[[ Excerpted data, beginning ]]
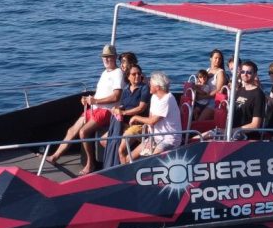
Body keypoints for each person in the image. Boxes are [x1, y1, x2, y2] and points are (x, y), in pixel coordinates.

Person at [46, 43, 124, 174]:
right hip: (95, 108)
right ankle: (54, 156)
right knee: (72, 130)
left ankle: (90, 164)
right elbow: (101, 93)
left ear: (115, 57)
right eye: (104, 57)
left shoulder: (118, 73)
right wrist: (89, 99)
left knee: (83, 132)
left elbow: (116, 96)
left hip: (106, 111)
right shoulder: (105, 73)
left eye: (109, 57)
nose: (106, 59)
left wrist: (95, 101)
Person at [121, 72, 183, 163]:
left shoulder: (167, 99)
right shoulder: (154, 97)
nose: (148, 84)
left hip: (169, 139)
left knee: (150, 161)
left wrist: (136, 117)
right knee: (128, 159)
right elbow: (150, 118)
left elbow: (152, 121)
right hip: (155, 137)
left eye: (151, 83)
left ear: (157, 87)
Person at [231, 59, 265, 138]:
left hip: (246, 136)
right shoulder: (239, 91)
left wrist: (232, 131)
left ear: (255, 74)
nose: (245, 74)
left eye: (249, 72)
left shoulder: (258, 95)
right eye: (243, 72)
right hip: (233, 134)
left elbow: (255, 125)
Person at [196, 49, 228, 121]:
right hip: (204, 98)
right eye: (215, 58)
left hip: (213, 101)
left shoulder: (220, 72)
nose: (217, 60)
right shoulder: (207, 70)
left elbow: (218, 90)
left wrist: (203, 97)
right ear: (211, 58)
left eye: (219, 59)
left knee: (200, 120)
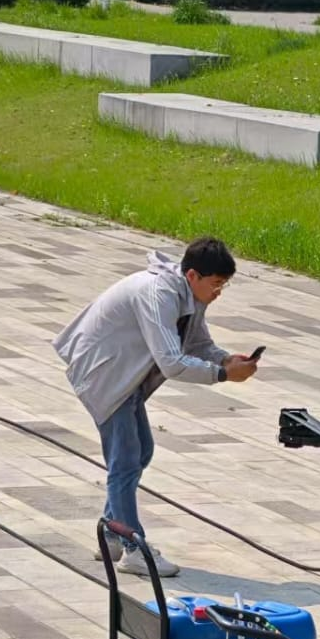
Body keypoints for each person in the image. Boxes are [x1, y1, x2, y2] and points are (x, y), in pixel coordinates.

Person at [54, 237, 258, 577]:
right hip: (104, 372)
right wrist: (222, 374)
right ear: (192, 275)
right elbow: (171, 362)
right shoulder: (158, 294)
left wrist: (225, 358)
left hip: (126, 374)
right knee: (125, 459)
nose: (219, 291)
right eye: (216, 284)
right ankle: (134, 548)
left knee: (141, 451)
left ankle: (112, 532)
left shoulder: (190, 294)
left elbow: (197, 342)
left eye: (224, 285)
[[ Excerpted data, end ]]
[[ Excerpted data, beginning ]]
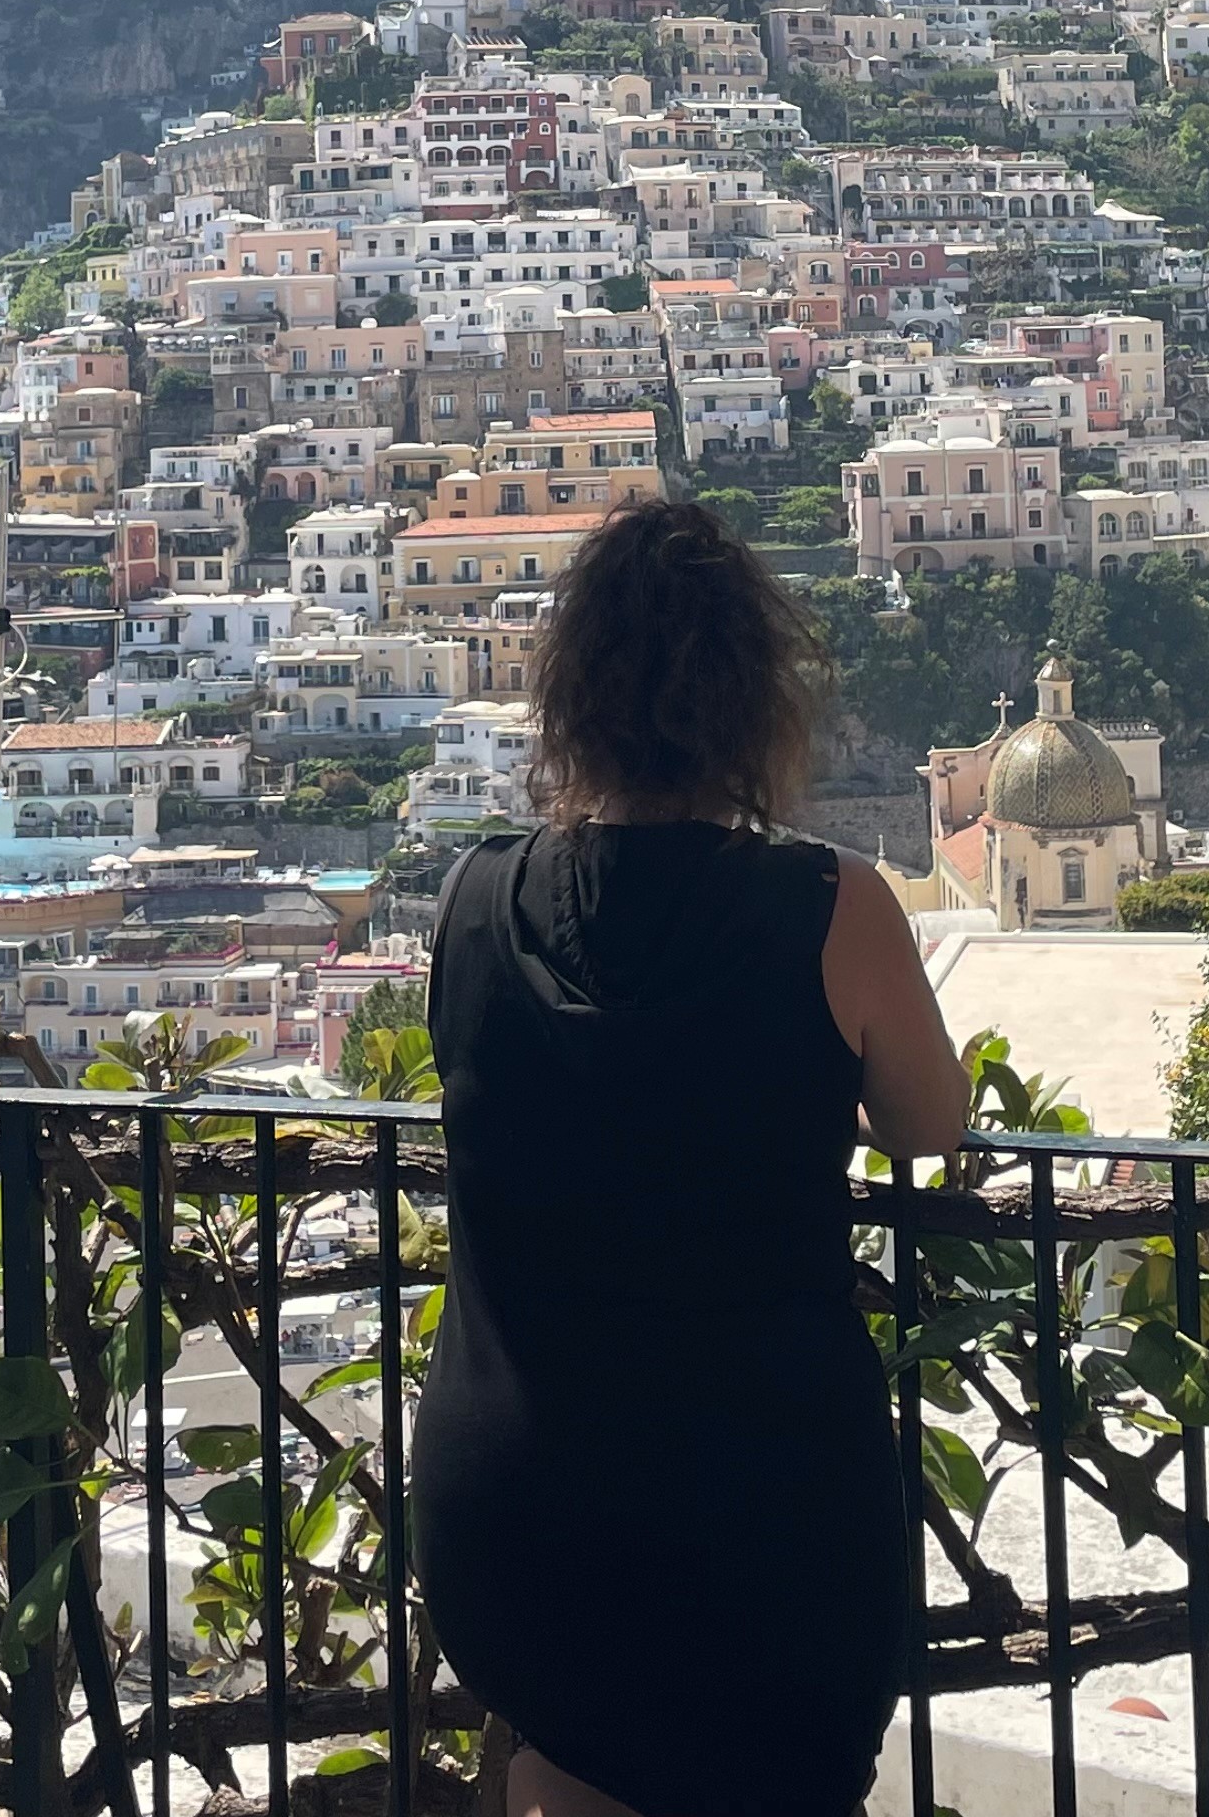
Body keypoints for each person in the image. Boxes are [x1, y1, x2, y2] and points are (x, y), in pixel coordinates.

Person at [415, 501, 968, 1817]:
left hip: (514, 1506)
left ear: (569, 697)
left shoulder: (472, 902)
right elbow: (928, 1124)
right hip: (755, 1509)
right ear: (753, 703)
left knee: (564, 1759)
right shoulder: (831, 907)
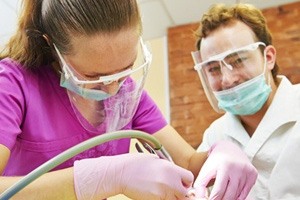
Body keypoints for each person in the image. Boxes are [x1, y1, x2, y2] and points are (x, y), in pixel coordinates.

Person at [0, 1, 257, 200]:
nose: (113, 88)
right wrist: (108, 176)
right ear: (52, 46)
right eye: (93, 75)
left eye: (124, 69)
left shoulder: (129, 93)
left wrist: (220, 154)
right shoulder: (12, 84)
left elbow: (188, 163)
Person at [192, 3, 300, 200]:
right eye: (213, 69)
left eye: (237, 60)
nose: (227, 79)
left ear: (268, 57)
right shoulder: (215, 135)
[[ Excerpted data, end ]]
[[ Excerpted data, beginning ]]
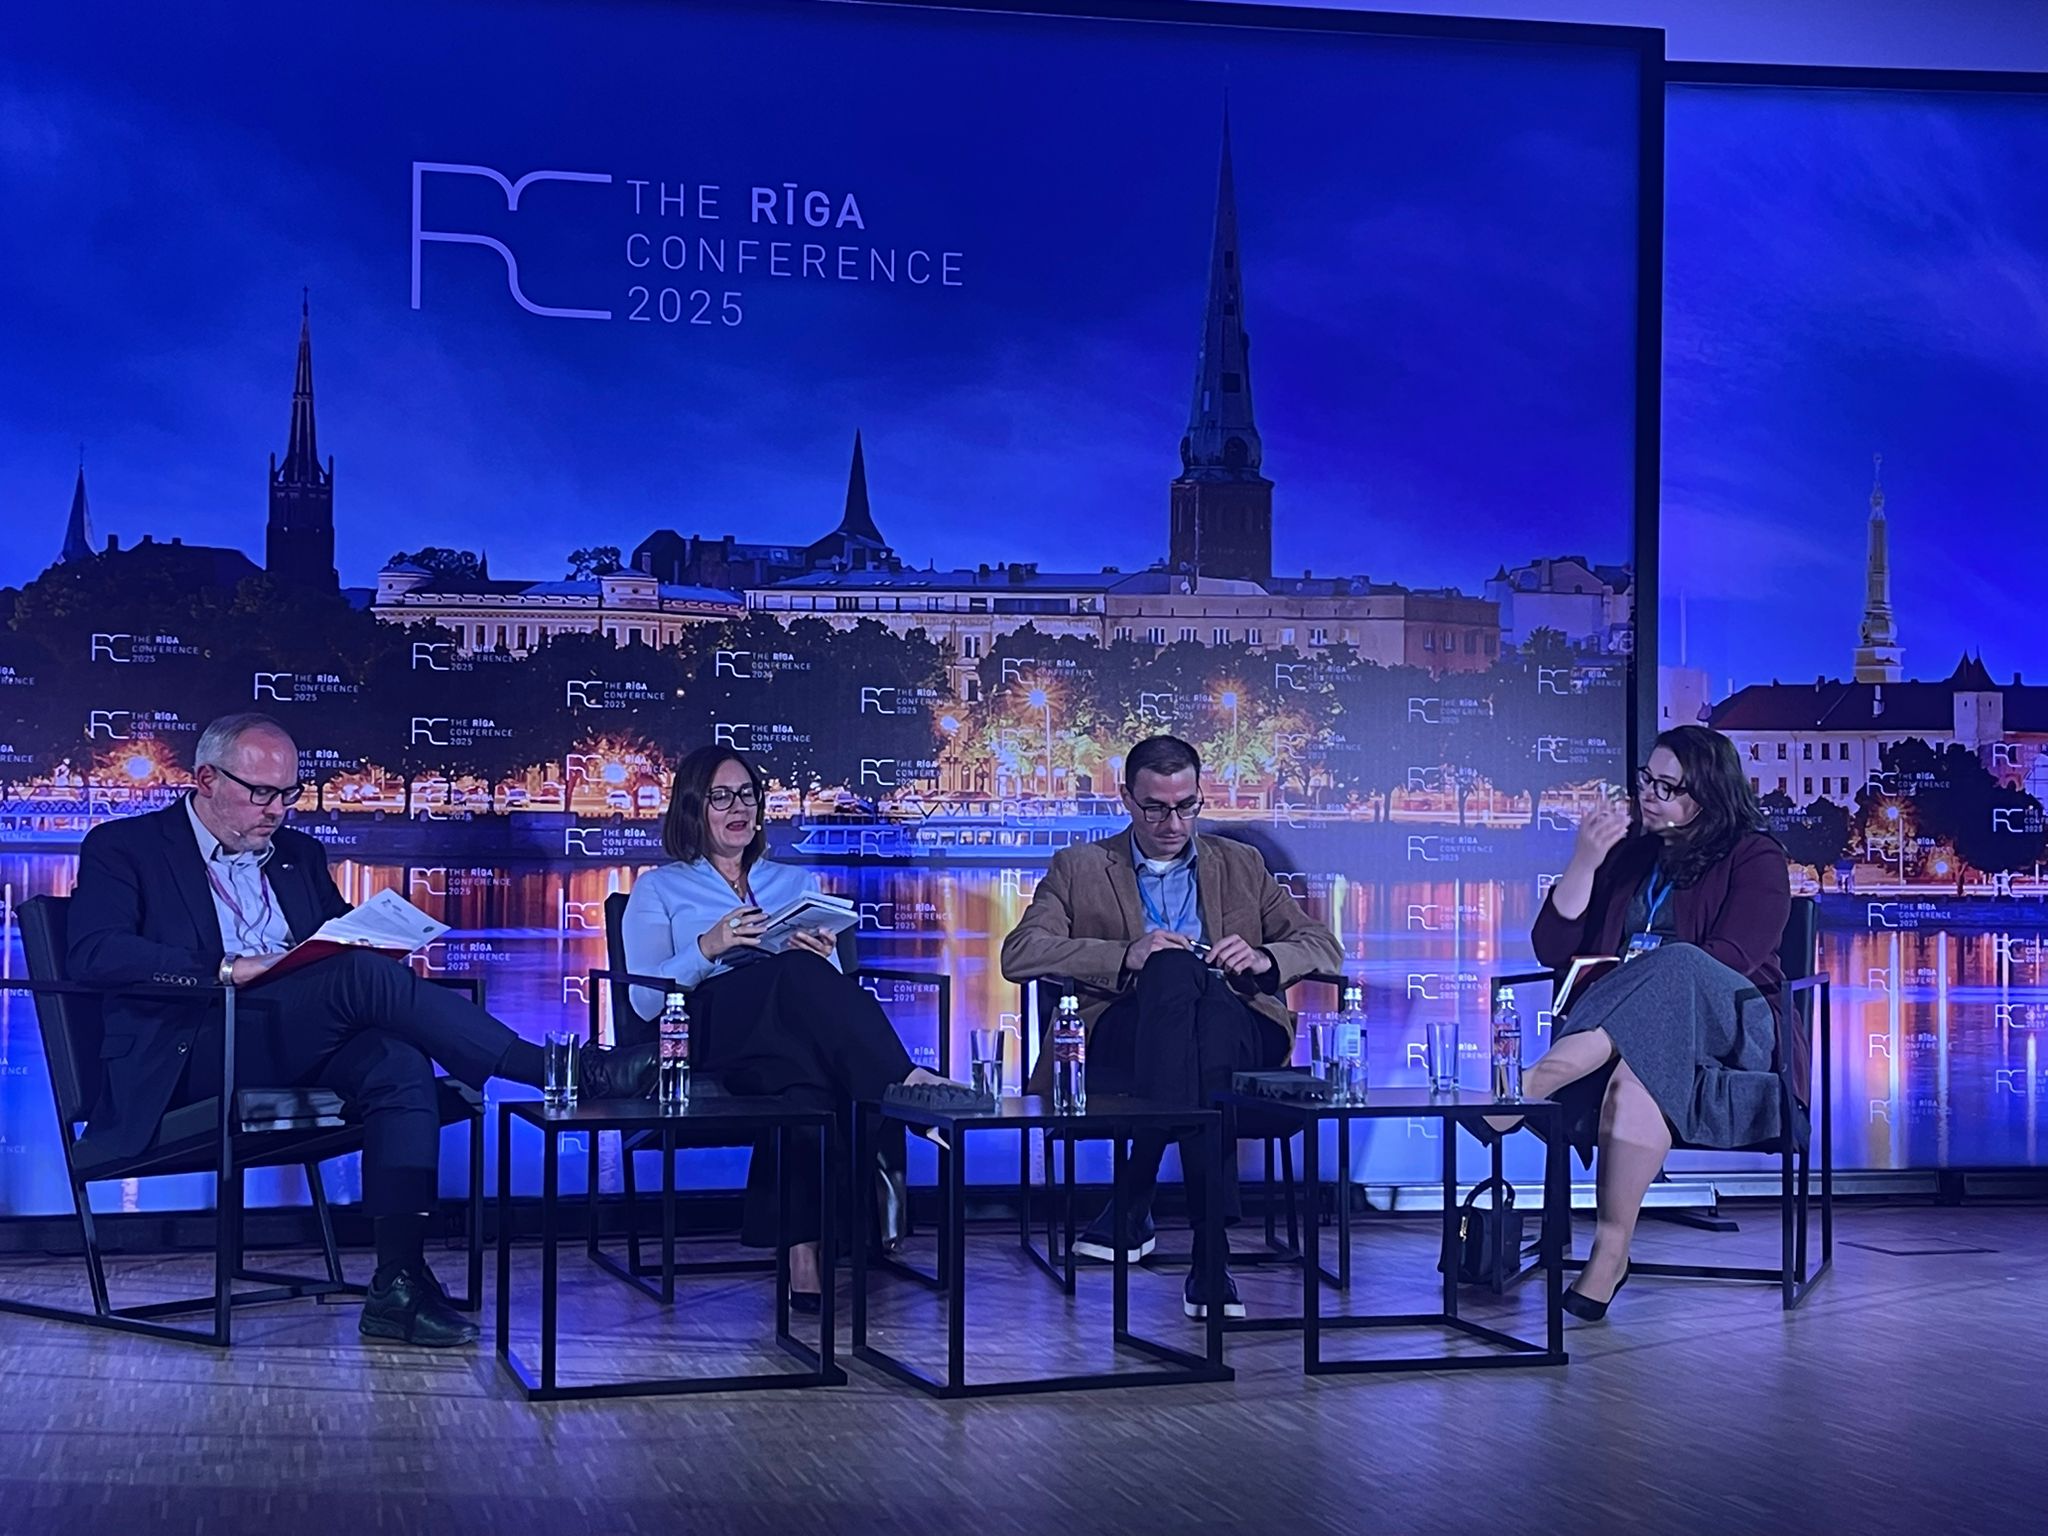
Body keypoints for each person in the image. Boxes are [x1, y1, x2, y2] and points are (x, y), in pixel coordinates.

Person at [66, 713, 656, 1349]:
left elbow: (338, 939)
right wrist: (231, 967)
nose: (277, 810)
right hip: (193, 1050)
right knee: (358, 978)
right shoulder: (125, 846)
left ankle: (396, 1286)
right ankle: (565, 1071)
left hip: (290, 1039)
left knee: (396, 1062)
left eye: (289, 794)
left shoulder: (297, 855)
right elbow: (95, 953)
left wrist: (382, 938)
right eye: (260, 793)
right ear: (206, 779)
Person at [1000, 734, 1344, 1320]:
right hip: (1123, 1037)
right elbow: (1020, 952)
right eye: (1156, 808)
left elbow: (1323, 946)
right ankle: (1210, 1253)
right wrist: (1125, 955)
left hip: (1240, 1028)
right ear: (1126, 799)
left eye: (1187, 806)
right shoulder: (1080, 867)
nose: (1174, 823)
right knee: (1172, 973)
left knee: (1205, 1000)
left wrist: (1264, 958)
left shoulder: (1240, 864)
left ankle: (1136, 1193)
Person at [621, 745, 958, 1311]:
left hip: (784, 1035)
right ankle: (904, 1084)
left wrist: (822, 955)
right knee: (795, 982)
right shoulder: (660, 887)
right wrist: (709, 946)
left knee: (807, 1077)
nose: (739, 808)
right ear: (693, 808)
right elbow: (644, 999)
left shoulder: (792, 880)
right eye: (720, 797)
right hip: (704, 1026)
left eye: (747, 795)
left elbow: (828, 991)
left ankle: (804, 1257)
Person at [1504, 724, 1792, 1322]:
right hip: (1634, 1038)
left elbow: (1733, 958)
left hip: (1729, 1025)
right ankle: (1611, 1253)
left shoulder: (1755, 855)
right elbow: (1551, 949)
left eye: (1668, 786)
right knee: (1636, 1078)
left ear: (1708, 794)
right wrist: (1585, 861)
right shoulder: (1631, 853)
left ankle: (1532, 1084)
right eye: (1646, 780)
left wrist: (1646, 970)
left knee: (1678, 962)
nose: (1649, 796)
[[ Excerpted data, end ]]
**Exercise prompt**.
Copy the lines of the data above exactly as written, beginning with the line containing "right wrist: (231, 967)" and ending with the line containing "left wrist: (1646, 970)", and leave out all other lines.

**Answer box**.
right wrist: (231, 967)
nose: (277, 810)
right hip: (193, 1050)
right knee: (358, 978)
right shoulder: (125, 846)
left ankle: (396, 1286)
right ankle: (565, 1071)
left hip: (290, 1039)
left knee: (396, 1062)
left eye: (289, 794)
left shoulder: (297, 855)
right elbow: (95, 953)
left wrist: (382, 938)
right eye: (260, 793)
right ear: (206, 779)
Person at [1000, 734, 1344, 1320]:
right hip: (1123, 1037)
right elbow: (1020, 952)
right eye: (1156, 808)
left elbow: (1323, 946)
right ankle: (1210, 1253)
right wrist: (1125, 955)
left hip: (1240, 1028)
right ear: (1126, 799)
left eye: (1187, 806)
right shoulder: (1080, 867)
nose: (1174, 823)
right knee: (1172, 973)
left knee: (1205, 1000)
left wrist: (1264, 958)
left shoulder: (1240, 864)
left ankle: (1136, 1193)
Person at [621, 745, 958, 1311]:
left hip: (784, 1035)
right ankle: (904, 1084)
left wrist: (822, 955)
right knee: (795, 982)
right shoulder: (660, 887)
right wrist: (709, 946)
left knee: (807, 1077)
nose: (739, 808)
right ear: (693, 808)
right elbow: (644, 999)
left shoulder: (792, 880)
right eye: (720, 797)
right hip: (704, 1026)
left eye: (747, 795)
left elbow: (828, 991)
left ankle: (804, 1257)
Person at [1504, 724, 1792, 1322]:
right hip: (1634, 1038)
left elbow: (1733, 958)
left hip: (1729, 1025)
right ankle: (1611, 1253)
left shoulder: (1755, 855)
right elbow: (1551, 949)
left eye: (1668, 786)
right knee: (1636, 1078)
left ear: (1708, 794)
right wrist: (1585, 861)
right shoulder: (1631, 853)
left ankle: (1532, 1084)
right eye: (1646, 780)
left wrist: (1646, 970)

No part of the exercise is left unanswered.